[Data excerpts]
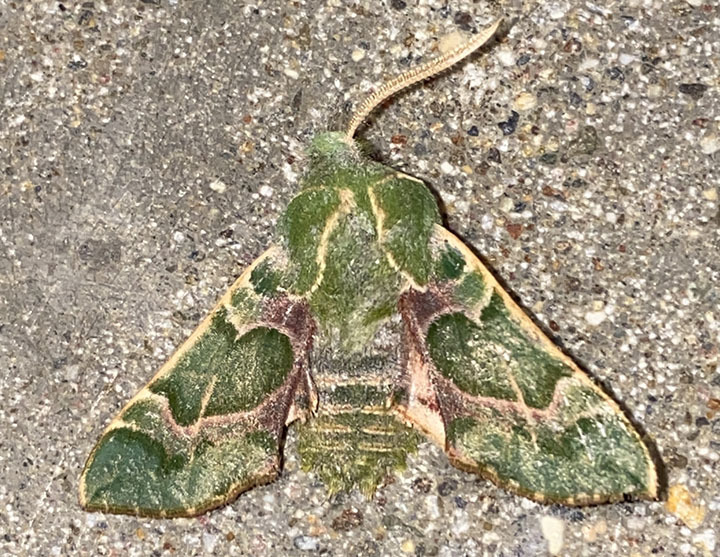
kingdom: Animalia
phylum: Arthropoda
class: Insecta
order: Lepidoptera
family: Sphingidae
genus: Proserpinus
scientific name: Proserpinus lucidus
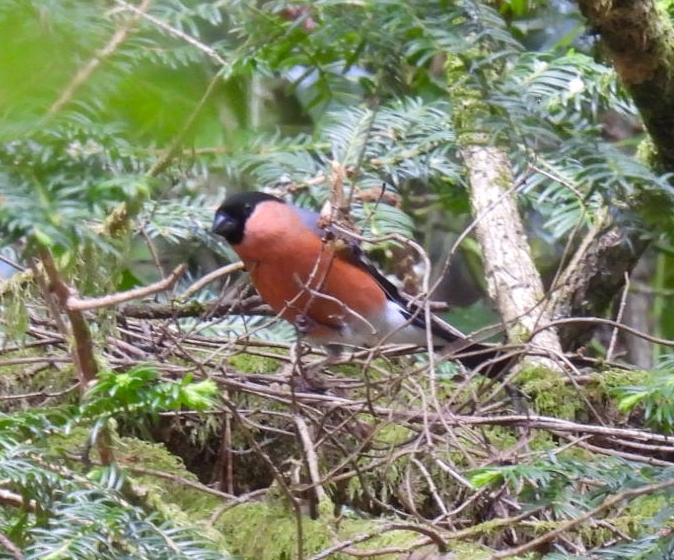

# [Problem details]
Reproduce every taxonomy line in the data above word for word, leaving out the pictures.

# [Exercise response]
kingdom: Animalia
phylum: Arthropoda
class: Insecta
order: Lepidoptera
family: Sphingidae
genus: Proserpinus
scientific name: Proserpinus lucidus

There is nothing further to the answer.